● **Quoted passage**:
_ _ _ _ _ _ _

PMFA Architecture

How PMFA works

A technical deep dive into the architectural decisions that make PMFA different.

Core concepts

Facts, not records

PMFA doesn't store "records" that can be edited. It stores facts — immutable statements about what happened.

A fact includes:

  • What: The type of event (e.g., "work order created")
  • When: Server-controlled timestamp (UTC)
  • Who: The authenticated actor (user or system)
  • Authority: The permission that authorized this action
  • Payload: The data (e.g., work order details)
  • Links: References to prior facts (forming chains)

Once written, a fact cannot be changed. It can only be superseded or revoked by a new fact.

Mutations, not updates

When something needs to change (e.g., client changes an order), PMFA doesn't update the existing record. It creates a mutation — a new fact that references the old one.

Example:

Fact 1: Work order created (quantity: 10 chairs)
ID: f_001, Timestamp: 2026-01-10 09:00:00

Fact 2: Work order mutated (quantity: 12 chairs)

_ _ _ _ _ _ _

● **Stored data**:
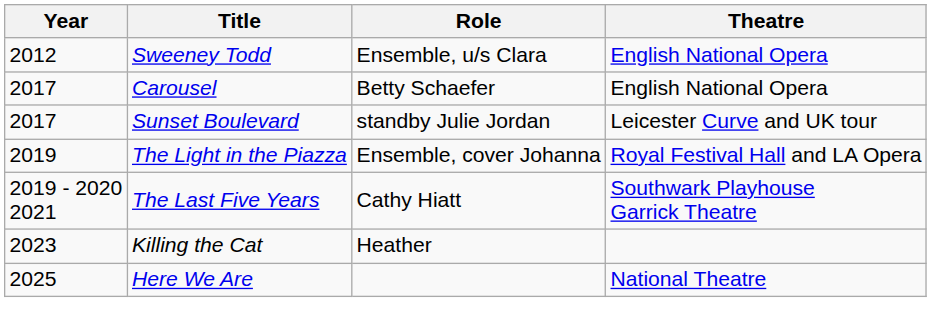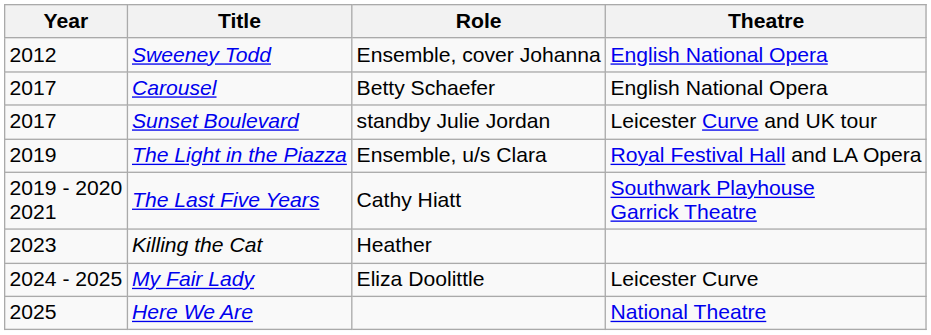Sweeney Todd | Role: Ensemble, u/s Clara -> Ensemble, cover Johanna
The Light in the Piazza | Role: Ensemble, cover Johanna -> Ensemble, u/s Clara
+ row: 2024 - 2025 | My Fair Lady | Eliza Doolittle | Leicester Curve
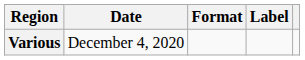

_ _ _ _ _ _ _

● **Problems to work on**:
1 - Copy the PMFA architecture page word for word from "How PMFA works" up to and including "Server-controlled timestamp (UTC)".
2 - On the PMFA architecture page, what kind of timestamp does a fact carry?
The material plays no part in what comes next.

● **Exercise answers**:
1 -
How PMFA works

A technical deep dive into the architectural decisions that make PMFA different.

Core concepts

Facts, not records

PMFA doesn't store "records" that can be edited. It stores facts — immutable statements about what happened.

A fact includes:

  • What: The type of event (e.g., "work order created")
  • When: Server-controlled timestamp (UTC)

2 - A server-controlled timestamp in UTC.